El bienestar es un estado de completa salud física, mental y social agradable, para lograr eso algunos se concentran en su alimentación, en el acumular cosas que no usen, o cumplir tareas que les estimule, o dé placer cómo la lectura, escritura, pintura, cocina, actividad física música, o lo que se considere sano y no suponga riesgos para su salud o vida. Sea lo que haga para alcanzar su bienestar siempre hace algo normal para cualquier ser vivo que es la respiración o absorber el aire, por pulmones, branquias, tráquea para;
- Obtener Oxígeno: El cuerpo capta oxígeno del aire exterior (mediante la inspiración o inhalación) para que las células puedan usarlo para producir energía (respiración celular).
- Eliminar Dióxido de Carbono: El dióxido de carbono, que es un producto de desecho de la producción de energía celular, es expulsado del cuerpo (mediante la espiración o exhalación).
Respirar además de ser algo natural desde que nacemos es un ejercicio importante para mejorar el bienestar.
Expertos y estudios recientes confirman que dedicar unos minutos diarios a esta estrategia brinda beneficios emocionales, favorece la calma mental y regula la frecuencia cardíaca, una de las primeras cosas que aprendí al empezar mis terapias de recuperación cognitiva fue algo muy usado en el mindfulness o la atención o conciencia plena. Para hacer posible alcanzar esta concentración o atención debemos inhalar y exhalar profundamente hasta 4 veces en un momento de nuestros días.
Mientras lee esto ya está inhalando y exhalando cómo lo hizo desde nacer o en su niñez, hasta que deje de existir. Existe un método llamado; la respiración consciente que consiste dirigir intencionalmente la atención a tu respiración, observando el proceso tal como es, sin intentar cambiarlo inicialmente y sin juzgar los pensamientos o sentimientos que surjan o enfocarse completamente en lo que haga con su nariz al estar leyendo, diseñando, escribiendo o pensando en algo en particular.

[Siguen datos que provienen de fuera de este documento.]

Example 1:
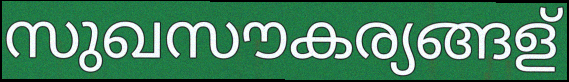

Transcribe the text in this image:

സുഖസൗകര്യങ്ങള്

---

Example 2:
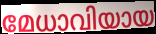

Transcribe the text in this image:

മേധാവിയായ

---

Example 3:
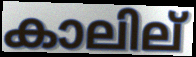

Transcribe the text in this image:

കാലില്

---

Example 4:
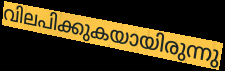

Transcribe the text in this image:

വിലപിക്കുകയായിരുന്നു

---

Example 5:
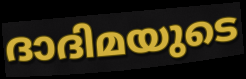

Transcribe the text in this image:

ദാദിമയുടെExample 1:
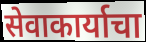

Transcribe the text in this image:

सेवाकार्याचा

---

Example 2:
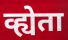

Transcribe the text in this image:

व्ह्येता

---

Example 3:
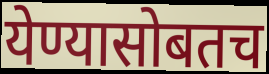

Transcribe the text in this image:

येण्यासोबतच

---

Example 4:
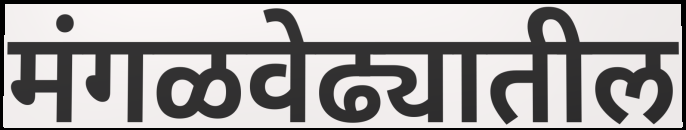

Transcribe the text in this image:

मंगळवेढ्यातील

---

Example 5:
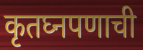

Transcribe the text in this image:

कृतघ्नपणाची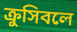
ক্রুসিবলে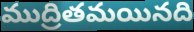
ముద్రితమయినది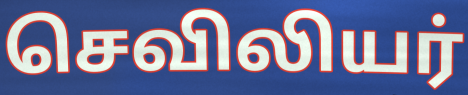
செவிலியர்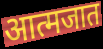
आत्मजात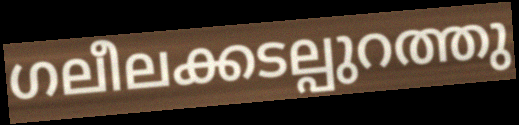
ഗലീലക്കടല്പുറത്തുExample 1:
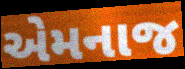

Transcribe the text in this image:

એમનાજ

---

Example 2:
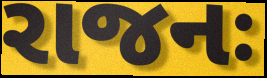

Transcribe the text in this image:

રાજનઃ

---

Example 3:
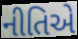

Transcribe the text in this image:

નીતિએ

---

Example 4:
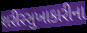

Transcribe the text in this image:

શરીરસુખાકારીના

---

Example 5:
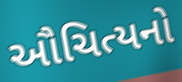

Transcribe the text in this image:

ઔચિત્યનોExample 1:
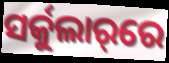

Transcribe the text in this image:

ସର୍କୁଲାର୍‌ରେ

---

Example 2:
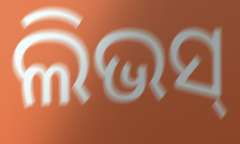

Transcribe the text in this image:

ଲିଭସ୍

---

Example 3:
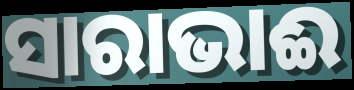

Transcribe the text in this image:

ସାରାଭାଈ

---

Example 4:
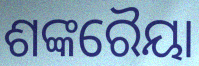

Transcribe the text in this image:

ଶଙ୍କରୈୟା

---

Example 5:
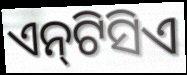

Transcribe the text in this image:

ଏନ୍‌ଟିସିଏ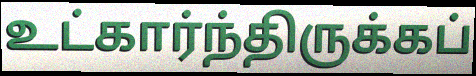
உட்கார்ந்திருக்கப்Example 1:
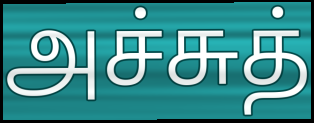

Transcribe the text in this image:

அச்சுத்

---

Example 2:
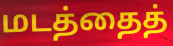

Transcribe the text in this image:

மடத்தைத்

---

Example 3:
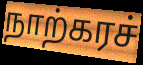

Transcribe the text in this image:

நாற்கரச்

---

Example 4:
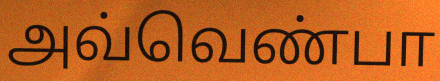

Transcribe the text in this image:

அவ்வெண்பா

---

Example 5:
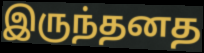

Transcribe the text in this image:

இருந்தனத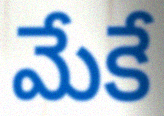
మేకే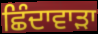
ਛਿੰਦਾਵਾੜਾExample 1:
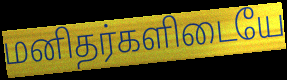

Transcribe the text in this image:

மனிதர்களிடையே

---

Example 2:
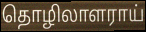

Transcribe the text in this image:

தொழிலாளராய்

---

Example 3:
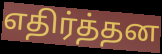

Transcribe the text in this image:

எதிர்த்தன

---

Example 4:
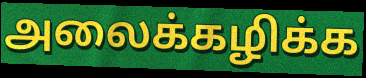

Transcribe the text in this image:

அலைக்கழிக்க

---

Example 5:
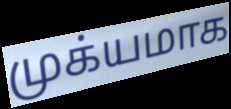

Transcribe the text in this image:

முக்யமாக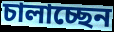
চালাচ্ছেন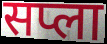
सप्ला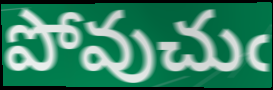
పోవుచుఁ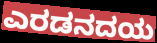
ಎರಡನದಯ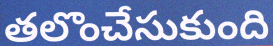
తలొంచేసుకుందిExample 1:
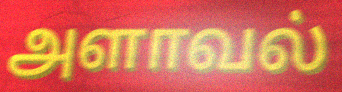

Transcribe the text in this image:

அளாவல்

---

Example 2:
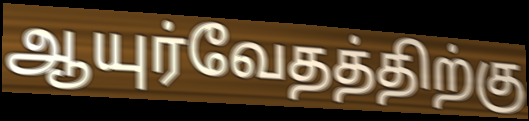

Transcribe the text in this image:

ஆயுர்வேதத்திற்கு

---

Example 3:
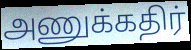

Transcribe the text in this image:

அணுக்கதிர்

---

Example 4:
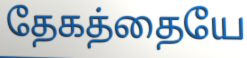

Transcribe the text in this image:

தேகத்தையே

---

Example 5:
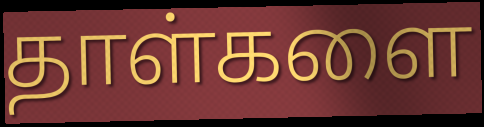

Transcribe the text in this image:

தாள்களை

Factor clave del bienestar
Enfocar plena atención en el propio acto de respirar, es decir, en cada inhalación y exhalación. Aunque la respiración es un proceso automático que ocurre unas 20.000 veces al día, al prestar atención de manera voluntaria a este mecanismo, se desencadenan beneficios inmediatos y sostenidos en su mente. Lugar que debe estar libre de pensamientos nocivos contra quien o lo que sea porque esa forma de vivir es cómo el cáncer o la diabetes que lo destruye inconscientemente o en silencio si no son tratados a tiempo y adecuadamente.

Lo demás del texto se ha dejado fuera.